If you are still having a lot of problems in a week or so, I have an idea, but I don't want to suggest solutions for a problem that may go away on its own. The less drama, the better.

Posted: Wed Jan 11, 2017 2:54 pm
by germanherman
Hi, i know i'm a little late, but:

Welcome und the best wishes for your NoS-Journey.

Because your questions are answered i would like to add some tips, that i learned in my first attempts of NoS (took me some before i "got it")

1. Forget everything from every other diet you ever learned! Do not combine other Diet-Agendas with NoS. It overcomplicates the process and makes it harder. There are no Bad-Foods, there is no Junk-Food just food. One plate at the time, three plates a day.

2. Don't try to eat "extra healthy" or try to limit you food in any way (except of course the NoS-Rules). Don’t skip the fries because there is an option for a salad. Don’t listen to you inner monolog when it tells you to only fill you plate to 3/4 .

That were the most severe of my errors. Try to restart your eating-habits.

Fill your plate with food you like (except sweets on N-Days), not with food somebody said you should eat. There is no plate-police. No one will arrest you, when you take a large plate or pile some food on your plate. You can correct those things, after you got the eating rhythm as a habit internalized.

NoS Alone is a slow System to lose weight. It can be faster if you integrate some mild exercise (i.e. shovelgloving and/or urban rangering) but it will never become a crash diet. After you accepted that, all you need is patience.

3. Eat very slow. It’s a personal tip and something I got from my grandfather as a former P.O.W. in the UDSSR. Chew your food as long as you can, until it is mostly liquefied. It did a heap of good for me and greatly reduced my hunger between meals, maybe it could help you too?

Posted: Fri Jan 13, 2017 8:34 pm
by Lozy
Thank you GermanHerman. They are very good tips and I will take them on board. I had a really good first week in terms of weight loss which has meant that this week my inner voice has been telling me different things. Last week it was all about stopping myself breaking the rules as I was so hungry. This week it is about filling my plate so I'm not hungry, but trying to limit the calories. This is dangerous territory for me. I have years of restrict and binge cycling. Also today I broke and had a banana
as I felt faint. So not enough on my plates. I need to try not to 'judge' my plates. It is very hard.

Posted: Sat Jan 14, 2017 2:50 pm
by bunsofaluminum
Oh my gosh, you did well to refuse those sweets on your first day! congratulations for that!

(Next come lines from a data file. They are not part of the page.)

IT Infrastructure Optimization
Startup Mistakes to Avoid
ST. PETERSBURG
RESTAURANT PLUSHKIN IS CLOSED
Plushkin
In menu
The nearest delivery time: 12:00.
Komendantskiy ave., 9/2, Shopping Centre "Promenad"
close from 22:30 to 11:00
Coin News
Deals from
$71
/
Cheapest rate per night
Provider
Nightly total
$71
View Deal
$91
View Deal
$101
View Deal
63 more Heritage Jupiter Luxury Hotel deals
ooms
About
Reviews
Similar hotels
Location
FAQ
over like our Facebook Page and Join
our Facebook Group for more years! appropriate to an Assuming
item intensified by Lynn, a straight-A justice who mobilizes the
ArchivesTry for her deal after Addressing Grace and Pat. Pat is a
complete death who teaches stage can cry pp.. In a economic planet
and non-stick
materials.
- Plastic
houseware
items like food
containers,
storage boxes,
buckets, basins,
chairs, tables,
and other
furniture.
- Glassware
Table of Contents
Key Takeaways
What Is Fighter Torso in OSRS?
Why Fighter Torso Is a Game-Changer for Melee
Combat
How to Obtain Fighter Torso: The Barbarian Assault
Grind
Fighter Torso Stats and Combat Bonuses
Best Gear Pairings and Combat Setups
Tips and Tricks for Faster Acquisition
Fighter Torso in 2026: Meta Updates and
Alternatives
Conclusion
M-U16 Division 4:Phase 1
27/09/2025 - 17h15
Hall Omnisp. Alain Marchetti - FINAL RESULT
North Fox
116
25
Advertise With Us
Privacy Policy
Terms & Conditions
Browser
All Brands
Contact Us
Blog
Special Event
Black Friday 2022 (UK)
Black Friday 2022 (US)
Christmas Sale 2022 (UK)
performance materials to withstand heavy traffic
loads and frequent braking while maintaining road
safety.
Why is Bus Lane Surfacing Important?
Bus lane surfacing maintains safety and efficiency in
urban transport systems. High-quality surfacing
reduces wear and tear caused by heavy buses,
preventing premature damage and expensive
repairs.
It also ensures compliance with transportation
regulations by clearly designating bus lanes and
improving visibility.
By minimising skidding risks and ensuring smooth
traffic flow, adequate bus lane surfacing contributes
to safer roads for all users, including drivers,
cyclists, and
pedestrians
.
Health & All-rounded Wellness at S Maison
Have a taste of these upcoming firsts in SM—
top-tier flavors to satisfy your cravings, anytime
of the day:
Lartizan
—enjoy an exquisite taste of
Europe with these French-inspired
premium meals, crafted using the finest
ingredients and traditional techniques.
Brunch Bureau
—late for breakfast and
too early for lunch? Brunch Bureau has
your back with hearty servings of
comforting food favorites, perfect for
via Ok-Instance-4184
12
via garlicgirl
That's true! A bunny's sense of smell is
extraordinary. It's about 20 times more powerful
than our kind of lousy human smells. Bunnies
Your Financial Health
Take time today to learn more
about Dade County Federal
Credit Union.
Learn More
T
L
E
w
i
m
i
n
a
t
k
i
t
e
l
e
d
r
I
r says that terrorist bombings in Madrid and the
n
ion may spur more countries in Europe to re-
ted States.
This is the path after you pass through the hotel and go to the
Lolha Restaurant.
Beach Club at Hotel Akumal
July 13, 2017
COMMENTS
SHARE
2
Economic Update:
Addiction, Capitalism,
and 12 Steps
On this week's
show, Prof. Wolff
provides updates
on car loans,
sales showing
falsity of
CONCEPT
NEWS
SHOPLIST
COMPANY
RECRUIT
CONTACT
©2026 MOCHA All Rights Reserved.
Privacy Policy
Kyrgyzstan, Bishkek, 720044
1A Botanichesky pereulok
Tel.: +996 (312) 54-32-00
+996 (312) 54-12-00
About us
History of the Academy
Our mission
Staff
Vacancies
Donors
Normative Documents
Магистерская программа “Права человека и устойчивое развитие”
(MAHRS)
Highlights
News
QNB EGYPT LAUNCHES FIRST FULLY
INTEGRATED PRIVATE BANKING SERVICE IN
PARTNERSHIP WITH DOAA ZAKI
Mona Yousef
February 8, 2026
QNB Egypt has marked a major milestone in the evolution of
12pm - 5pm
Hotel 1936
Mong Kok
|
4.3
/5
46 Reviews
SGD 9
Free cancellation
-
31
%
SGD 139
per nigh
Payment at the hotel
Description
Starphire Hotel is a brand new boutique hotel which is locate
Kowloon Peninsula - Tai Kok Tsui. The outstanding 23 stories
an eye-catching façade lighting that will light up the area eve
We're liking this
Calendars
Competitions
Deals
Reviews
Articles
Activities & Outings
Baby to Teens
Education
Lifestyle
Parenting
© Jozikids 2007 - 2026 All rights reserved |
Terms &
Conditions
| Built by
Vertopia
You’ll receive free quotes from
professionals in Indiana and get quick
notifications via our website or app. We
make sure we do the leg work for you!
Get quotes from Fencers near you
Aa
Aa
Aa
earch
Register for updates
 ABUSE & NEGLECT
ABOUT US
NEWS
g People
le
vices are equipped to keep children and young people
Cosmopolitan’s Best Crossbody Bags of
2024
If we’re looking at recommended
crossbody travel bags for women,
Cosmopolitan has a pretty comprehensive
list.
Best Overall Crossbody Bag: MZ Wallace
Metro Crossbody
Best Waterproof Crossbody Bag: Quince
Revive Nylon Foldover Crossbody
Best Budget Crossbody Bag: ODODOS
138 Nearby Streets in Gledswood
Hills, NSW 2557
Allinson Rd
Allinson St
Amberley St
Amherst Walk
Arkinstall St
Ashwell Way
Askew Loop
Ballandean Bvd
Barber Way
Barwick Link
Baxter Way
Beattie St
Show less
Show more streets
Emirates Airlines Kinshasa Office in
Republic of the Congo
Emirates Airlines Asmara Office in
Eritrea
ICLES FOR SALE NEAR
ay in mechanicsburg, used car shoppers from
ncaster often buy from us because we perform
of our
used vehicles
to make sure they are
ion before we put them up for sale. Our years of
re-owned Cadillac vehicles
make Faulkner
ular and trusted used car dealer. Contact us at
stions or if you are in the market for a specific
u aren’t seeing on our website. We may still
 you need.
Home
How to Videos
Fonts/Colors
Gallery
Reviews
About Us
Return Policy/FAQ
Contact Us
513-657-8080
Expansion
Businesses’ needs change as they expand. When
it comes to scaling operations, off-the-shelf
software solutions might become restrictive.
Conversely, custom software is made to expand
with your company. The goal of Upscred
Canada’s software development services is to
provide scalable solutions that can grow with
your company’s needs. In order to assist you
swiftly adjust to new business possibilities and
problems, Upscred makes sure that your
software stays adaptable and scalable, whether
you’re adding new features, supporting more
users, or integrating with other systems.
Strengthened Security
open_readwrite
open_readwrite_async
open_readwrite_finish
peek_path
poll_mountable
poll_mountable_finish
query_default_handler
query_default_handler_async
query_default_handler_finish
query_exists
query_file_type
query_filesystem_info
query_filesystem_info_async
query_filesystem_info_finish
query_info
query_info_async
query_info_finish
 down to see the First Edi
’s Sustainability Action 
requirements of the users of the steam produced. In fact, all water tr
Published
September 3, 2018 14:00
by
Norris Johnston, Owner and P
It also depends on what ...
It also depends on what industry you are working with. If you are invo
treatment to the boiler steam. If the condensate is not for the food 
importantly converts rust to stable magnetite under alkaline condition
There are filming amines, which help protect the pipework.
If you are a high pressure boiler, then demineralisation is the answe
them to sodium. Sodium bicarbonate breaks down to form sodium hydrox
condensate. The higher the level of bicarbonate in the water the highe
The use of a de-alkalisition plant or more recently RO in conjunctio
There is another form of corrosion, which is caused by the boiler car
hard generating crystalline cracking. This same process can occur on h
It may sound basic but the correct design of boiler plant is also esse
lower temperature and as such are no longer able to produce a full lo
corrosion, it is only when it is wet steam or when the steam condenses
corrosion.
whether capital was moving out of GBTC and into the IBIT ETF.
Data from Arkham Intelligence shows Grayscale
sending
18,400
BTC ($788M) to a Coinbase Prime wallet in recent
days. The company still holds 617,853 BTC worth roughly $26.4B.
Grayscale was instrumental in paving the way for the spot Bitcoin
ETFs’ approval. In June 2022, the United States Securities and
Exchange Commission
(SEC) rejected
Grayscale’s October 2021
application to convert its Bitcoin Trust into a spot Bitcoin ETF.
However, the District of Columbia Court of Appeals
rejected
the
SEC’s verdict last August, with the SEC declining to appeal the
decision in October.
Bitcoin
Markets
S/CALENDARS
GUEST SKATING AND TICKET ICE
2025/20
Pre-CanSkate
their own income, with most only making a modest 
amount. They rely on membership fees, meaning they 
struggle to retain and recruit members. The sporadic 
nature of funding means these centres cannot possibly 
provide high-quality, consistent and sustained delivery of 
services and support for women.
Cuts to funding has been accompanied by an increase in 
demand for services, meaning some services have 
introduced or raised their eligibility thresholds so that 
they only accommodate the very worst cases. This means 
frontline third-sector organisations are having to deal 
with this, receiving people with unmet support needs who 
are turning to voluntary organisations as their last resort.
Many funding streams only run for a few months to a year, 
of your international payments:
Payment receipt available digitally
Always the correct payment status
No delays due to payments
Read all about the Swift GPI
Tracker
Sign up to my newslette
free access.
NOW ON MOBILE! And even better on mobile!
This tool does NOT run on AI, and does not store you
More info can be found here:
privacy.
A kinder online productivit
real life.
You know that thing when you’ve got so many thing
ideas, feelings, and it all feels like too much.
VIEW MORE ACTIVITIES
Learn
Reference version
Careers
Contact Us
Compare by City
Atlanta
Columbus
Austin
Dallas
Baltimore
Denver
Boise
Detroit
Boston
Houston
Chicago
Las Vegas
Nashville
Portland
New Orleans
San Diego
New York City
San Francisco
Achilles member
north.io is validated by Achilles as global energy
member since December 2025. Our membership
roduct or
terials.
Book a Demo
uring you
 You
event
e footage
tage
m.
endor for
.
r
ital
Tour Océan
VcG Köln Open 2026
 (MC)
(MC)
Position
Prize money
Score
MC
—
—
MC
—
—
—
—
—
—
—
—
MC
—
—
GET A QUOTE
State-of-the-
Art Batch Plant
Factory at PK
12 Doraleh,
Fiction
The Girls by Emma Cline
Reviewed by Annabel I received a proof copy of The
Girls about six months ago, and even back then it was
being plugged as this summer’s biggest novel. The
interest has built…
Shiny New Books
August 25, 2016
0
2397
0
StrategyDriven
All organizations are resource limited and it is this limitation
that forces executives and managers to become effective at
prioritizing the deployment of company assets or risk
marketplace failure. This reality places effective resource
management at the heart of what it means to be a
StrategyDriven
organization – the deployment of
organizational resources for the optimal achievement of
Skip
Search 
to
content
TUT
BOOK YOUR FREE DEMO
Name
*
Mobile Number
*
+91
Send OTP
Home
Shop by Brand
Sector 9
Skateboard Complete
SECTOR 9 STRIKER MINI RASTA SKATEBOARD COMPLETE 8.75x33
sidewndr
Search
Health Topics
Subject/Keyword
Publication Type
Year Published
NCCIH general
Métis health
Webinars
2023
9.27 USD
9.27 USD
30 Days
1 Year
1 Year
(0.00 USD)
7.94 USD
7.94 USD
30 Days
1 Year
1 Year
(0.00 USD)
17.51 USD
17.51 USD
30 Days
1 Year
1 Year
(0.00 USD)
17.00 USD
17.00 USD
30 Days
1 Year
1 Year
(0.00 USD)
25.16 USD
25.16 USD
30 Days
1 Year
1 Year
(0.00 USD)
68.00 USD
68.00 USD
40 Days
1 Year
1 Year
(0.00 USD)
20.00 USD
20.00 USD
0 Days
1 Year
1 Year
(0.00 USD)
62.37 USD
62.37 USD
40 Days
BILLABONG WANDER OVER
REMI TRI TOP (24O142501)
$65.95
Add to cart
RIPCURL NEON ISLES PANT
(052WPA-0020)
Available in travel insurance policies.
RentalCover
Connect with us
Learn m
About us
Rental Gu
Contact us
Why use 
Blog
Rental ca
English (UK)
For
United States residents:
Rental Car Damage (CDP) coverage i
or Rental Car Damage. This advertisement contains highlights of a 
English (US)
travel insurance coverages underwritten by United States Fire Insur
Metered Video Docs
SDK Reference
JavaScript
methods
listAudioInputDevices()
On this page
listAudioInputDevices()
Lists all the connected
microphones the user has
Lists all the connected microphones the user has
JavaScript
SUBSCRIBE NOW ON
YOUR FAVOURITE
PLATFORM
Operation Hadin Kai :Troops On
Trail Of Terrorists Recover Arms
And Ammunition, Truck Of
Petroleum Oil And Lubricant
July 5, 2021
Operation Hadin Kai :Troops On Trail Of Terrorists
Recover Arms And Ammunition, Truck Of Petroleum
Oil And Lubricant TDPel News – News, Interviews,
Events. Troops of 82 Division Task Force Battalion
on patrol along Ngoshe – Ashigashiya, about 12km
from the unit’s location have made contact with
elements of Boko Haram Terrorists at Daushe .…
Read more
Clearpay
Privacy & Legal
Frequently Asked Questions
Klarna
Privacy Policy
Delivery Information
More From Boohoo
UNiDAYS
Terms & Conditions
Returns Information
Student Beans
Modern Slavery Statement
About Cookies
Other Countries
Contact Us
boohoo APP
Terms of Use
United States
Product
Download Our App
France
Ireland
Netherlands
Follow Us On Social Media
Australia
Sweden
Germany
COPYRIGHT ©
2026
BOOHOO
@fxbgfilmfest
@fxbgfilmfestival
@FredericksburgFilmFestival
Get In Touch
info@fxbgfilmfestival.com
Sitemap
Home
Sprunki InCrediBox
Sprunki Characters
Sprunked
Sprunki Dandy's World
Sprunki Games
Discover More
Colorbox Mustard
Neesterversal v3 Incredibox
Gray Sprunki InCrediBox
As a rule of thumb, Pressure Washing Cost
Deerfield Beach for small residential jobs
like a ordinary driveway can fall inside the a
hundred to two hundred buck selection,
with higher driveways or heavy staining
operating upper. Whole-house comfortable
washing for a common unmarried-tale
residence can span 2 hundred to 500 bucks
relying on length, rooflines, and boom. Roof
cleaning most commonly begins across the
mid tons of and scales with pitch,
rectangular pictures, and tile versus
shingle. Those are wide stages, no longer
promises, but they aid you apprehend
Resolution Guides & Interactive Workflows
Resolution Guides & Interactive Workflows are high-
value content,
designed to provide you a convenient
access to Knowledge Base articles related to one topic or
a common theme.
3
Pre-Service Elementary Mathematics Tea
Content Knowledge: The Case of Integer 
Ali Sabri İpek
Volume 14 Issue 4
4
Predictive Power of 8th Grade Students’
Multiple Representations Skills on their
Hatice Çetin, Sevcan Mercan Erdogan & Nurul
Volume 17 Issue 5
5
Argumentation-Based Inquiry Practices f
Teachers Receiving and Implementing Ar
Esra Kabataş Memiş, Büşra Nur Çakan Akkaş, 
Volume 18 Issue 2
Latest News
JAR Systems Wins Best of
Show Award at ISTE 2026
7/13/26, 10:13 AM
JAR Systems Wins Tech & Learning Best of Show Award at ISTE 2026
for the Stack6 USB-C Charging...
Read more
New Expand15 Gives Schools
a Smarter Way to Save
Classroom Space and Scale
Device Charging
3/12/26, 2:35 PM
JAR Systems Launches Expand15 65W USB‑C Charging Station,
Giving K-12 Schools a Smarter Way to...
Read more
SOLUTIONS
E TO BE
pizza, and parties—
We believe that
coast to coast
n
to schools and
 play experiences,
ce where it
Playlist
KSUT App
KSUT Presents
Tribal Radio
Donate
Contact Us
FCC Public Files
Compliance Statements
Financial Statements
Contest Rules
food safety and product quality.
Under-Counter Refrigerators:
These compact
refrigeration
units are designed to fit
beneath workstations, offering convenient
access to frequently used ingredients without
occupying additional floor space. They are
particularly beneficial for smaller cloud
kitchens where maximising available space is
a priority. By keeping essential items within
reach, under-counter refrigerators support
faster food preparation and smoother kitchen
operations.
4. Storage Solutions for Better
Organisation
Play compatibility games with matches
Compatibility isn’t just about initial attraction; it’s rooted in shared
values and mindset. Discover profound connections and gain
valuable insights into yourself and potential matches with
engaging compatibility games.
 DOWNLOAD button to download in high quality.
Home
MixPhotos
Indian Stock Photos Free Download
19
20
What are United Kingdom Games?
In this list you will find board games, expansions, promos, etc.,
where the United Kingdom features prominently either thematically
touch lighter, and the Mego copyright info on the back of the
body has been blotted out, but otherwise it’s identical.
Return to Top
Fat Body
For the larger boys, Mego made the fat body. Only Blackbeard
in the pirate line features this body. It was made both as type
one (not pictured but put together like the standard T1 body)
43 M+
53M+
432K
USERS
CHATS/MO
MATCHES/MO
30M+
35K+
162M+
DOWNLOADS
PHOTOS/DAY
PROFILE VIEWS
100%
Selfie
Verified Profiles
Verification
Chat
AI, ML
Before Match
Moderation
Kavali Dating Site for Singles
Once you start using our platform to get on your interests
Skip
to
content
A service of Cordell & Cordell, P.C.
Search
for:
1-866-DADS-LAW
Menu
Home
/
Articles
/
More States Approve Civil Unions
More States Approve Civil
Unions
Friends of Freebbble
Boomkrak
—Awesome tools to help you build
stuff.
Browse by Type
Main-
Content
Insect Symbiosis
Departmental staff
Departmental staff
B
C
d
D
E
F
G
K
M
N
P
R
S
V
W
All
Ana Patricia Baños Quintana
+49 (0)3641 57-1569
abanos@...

I just want to add my encouragement for your journey here. I have always been an overeater, and I can promise you that as you stick to this strictly, your appetite will adjust. My first week or so, I filled my plates FULL, and on S days tended to go a bit overboard. If it takes you a few weeks of doing that, to keep from feeling ravenous between meals, then do it. Eventually, your plates will be more reasonable, your appetite will be tame, and even if your tummy does grumble between meals, you'll find out YOU are in charge and you don't have to eat every time your stomach gripes.

:) That sanity is THE MOST important thing, for me anyway. It's absolutely marvelous to be at home, with a fridge and pantry nearby, and not be hovering in the kitchen, or opening up the fridge when I'm bored.

Have you started a HabitCal? That is helping me a lot, too.

well anyway. Welcome! and may you find peace with food through this most amazing and simple way of life.